_Required action 1:_ Reproduce the stretch of the ER post from "I’m typing this" through "help to me.".
_Required action 2:_
Answer these from the ER post:
(a) How many clinic days did the writer have last week?
(b) What caused the clinic planned for the overnight trip to go into lockdown?
(c) About how many pounds of fluid is the writer carrying?
_Required action 3:_ Resume the ER post after its final sentence and keep writing.

_Text:_
Back in the US-ER

I’m typing this all from my phone so forgive the errors.

I’m not even sure where to start with all this.

Last week, I had two clinic days but otherwise worked from home. I actually did okay aside from being tired.

But shortly after that, things began really diminishing.

This week, I was supposed to be in clinic four days, to include an overnight trip. I had no idea how that was going to work. Fortunately for me, the clinic where I was supposed to do the overnight went on another two week lockdown due to a rise in COVID cases. Very sad for them, don’t get me wrong. But it was a help to me.

Over the weekend, I just got weaker and weaker, to the point where I literally could not get off the couch without the use of a cane or by sitting on a bunch of pillows. Keep in mind I’m carrying around about 40 pounds of fluid in my body right now, all in my stomach and legs. I can’t stand or walk for more than seconds at a time. I have difficulty breathing with any exertion, and getting off the couch counts as exertion. For reals. I won’t even bring up the toilet.

_Data for analysis:_
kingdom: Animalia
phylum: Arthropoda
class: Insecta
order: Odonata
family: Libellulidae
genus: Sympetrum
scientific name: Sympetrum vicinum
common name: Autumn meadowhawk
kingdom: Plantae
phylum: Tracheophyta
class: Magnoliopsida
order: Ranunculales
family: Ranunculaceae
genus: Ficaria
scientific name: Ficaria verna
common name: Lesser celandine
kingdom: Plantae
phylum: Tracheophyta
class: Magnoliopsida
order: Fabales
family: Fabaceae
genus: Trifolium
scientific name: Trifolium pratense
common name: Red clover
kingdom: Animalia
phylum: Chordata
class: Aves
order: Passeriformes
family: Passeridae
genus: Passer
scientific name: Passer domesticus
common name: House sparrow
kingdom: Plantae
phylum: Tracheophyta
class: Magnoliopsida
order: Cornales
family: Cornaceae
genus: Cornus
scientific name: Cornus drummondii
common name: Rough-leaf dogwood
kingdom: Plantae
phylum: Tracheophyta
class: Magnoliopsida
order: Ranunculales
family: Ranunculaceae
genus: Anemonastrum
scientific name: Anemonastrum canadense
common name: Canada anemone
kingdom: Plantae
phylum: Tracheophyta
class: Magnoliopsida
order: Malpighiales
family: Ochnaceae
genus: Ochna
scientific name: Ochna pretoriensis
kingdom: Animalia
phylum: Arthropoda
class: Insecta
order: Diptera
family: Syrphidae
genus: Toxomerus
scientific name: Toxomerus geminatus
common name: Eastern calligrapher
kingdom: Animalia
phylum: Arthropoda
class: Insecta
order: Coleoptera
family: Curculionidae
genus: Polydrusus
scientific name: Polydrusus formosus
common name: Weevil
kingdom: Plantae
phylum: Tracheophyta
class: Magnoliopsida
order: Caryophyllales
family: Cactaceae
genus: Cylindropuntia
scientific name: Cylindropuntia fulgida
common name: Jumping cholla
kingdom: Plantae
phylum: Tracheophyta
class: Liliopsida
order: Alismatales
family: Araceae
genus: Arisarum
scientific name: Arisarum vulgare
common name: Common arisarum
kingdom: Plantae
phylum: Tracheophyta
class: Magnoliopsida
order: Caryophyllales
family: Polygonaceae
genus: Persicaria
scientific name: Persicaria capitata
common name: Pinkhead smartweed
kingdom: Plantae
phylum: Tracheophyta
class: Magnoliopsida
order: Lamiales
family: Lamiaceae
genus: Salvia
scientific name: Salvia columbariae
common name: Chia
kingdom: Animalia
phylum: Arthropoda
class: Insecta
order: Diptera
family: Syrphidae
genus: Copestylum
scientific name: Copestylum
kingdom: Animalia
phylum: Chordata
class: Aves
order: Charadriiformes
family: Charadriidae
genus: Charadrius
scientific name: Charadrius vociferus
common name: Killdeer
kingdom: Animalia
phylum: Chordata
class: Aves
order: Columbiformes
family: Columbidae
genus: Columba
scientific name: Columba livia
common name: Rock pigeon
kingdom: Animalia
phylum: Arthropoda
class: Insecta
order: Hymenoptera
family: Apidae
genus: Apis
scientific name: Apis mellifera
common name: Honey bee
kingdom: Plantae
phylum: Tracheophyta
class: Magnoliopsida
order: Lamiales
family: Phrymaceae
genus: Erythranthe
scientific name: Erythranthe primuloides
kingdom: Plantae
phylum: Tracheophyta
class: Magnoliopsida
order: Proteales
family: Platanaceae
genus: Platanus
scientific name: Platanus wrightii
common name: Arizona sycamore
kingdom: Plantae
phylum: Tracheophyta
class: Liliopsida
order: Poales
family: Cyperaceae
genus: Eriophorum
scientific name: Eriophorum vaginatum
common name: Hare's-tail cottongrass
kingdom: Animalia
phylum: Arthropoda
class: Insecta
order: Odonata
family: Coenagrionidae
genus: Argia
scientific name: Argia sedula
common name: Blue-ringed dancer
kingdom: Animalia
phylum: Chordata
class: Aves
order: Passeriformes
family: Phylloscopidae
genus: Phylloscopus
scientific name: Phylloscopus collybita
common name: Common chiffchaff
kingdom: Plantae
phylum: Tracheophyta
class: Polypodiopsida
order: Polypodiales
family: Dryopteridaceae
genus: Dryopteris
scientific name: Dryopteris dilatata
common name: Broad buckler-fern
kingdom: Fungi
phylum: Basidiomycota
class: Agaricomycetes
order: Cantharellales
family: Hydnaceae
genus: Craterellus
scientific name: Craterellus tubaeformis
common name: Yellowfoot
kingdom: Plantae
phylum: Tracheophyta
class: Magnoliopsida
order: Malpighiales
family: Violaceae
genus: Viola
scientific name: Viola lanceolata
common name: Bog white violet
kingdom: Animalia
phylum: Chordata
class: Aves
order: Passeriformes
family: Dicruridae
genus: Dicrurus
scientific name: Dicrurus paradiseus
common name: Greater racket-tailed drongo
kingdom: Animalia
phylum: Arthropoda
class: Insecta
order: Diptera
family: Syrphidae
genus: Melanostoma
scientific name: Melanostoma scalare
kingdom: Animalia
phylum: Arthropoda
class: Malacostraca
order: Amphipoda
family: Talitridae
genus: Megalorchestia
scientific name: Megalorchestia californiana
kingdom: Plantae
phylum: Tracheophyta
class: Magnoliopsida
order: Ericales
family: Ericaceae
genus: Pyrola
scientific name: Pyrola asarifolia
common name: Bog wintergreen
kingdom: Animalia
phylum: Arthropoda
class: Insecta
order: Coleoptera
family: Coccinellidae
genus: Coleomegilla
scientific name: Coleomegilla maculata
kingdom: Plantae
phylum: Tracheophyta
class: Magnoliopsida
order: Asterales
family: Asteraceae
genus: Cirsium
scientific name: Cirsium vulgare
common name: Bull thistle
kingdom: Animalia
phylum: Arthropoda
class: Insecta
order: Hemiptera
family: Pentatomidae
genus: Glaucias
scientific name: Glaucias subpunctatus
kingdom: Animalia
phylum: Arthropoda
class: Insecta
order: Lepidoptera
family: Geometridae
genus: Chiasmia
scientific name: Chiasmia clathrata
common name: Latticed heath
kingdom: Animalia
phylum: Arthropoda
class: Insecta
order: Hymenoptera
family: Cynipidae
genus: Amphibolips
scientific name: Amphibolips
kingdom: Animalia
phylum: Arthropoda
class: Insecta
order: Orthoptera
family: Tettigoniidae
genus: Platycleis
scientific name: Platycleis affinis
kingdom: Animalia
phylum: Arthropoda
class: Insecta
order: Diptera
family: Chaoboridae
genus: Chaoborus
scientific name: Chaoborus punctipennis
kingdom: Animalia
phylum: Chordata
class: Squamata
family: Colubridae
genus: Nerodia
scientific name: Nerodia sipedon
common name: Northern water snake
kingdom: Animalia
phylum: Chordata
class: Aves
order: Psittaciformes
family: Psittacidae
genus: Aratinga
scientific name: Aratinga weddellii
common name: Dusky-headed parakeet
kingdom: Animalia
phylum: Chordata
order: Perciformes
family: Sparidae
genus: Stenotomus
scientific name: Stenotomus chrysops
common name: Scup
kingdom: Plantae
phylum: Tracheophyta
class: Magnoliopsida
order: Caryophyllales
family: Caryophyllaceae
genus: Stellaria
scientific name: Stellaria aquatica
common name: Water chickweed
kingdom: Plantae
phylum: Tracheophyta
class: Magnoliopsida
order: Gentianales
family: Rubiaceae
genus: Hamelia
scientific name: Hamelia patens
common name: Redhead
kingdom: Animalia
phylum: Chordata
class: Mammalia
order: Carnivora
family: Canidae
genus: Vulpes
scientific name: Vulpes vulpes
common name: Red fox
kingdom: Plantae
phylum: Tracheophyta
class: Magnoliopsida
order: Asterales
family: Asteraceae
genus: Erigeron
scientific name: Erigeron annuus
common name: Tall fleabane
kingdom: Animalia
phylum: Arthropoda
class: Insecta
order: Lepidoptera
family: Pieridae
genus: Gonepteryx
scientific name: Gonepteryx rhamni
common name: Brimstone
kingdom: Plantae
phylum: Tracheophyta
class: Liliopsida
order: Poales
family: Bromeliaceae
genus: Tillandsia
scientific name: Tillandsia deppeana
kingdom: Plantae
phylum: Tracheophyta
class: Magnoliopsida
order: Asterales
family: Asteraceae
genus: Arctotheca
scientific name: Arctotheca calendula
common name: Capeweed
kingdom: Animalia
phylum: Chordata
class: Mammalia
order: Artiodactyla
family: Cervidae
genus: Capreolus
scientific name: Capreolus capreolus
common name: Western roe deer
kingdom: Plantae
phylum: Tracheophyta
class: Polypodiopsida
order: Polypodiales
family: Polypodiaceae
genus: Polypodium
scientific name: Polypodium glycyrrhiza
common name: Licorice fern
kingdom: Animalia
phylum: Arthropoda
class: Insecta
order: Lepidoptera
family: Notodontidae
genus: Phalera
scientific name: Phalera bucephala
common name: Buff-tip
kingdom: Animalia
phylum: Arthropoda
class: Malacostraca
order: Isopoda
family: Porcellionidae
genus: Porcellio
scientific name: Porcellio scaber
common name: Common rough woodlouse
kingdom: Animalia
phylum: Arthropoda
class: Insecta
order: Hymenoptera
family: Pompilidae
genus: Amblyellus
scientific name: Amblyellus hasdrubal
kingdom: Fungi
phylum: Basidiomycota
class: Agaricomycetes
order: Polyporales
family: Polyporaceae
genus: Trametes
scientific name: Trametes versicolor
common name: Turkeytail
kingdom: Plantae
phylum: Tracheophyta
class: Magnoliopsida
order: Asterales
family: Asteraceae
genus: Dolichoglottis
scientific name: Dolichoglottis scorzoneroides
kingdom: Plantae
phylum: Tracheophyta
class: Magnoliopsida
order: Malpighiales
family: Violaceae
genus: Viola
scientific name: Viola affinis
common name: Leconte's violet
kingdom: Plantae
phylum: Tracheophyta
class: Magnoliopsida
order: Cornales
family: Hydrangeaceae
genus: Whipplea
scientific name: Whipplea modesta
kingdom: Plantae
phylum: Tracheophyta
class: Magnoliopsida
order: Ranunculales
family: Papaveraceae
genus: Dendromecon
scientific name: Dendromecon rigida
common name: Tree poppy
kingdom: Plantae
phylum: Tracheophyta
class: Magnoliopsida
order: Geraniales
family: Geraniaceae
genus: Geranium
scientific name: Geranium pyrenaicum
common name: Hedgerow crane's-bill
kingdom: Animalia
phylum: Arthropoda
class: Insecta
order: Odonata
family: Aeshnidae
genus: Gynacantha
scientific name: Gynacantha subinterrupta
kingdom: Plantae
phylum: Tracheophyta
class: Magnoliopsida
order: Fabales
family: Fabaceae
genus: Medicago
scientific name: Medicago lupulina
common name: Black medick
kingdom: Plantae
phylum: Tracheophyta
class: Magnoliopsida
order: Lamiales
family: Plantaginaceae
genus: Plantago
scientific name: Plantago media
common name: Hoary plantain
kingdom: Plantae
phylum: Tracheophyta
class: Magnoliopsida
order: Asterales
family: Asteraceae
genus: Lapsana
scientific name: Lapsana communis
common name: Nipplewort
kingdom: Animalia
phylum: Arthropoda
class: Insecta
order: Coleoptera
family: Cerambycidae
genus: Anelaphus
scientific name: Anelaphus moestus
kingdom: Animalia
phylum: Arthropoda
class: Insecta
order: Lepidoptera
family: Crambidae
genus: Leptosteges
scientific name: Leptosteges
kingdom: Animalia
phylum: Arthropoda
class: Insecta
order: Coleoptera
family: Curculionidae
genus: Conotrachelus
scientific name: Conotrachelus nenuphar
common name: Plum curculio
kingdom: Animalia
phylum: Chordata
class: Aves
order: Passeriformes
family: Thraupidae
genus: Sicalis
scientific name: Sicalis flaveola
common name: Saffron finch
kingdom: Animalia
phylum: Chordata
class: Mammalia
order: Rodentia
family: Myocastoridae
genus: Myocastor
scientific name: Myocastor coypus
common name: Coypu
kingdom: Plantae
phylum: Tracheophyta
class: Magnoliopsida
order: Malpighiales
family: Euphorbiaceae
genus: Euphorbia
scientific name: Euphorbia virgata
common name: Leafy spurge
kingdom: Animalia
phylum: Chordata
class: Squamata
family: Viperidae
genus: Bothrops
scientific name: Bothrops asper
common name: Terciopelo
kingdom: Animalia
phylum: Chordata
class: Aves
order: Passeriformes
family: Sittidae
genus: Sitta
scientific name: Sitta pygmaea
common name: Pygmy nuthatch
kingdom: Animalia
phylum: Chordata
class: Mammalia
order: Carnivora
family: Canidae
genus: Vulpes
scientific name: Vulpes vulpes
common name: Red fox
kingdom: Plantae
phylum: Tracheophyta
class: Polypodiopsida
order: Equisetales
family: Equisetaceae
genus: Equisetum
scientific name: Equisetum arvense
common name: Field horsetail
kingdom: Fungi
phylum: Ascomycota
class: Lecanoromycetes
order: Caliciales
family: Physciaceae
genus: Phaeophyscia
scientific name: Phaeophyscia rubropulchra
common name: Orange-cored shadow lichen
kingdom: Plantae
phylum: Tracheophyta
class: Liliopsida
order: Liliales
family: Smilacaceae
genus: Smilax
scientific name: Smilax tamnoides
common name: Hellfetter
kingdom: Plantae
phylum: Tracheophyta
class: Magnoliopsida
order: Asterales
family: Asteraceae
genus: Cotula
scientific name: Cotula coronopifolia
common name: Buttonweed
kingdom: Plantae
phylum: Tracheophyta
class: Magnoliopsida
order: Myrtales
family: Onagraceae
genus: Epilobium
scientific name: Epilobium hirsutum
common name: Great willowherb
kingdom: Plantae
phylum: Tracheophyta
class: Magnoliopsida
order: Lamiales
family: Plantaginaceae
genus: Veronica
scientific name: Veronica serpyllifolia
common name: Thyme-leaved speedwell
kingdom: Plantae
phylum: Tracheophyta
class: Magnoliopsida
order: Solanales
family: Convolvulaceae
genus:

_Exercise result 1:_
I’m typing this all from my phone so forgive the errors.

I’m not even sure where to start with all this.

Last week, I had two clinic days but otherwise worked from home. I actually did okay aside from being tired.

But shortly after that, things began really diminishing.

This week, I was supposed to be in clinic four days, to include an overnight trip. I had no idea how that was going to work. Fortunately for me, the clinic where I was supposed to do the overnight went on another two week lockdown due to a rise in COVID cases. Very sad for them, don’t get me wrong. But it was a help to me.

_Exercise result 2:_
(a) Two.
(b) A rise in COVID cases.
(c) About 40 pounds.

_Exercise result 3:_
I cancelled my clinics for the next two weeks. This is unheard of for me, but if I can’t even freaking stand, I can’t work. And I sure as hell should not be driving.

I messaged my doc in PA about my symptoms but maybe I didn’t stress how bad they were. I don’t know. She prescribed stronger diuretics, but they didn’t help.

In the meantime, some maybe good news: the PA doc thinks it is still worth trying the second round of chemo. She said it *might* postpone my need for dialysis for a year or more. And of course it might not. But I’m willing to try.

The issue of course is where and how. I still fall into this no-man’s-land of diseases: I don’t have cancer but the disease is treated with chemo. I don’t technically have a hematology disease (other than anemia), but hematology (at least in PA) administers the drugs for my disease. I have a kidney disease but nephrology doesn’t typically work with chemo drugs. So…leave it to me to pick a disease that gets me stuck in the middle.

The doc asked if I would be willing and able to go to Pittsburgh once a month for six months if we no one here would treat me. Oh man. But yep. I’ll make it work somehow. Still would have to drive…or maybe the train? Details. I’d figure it out.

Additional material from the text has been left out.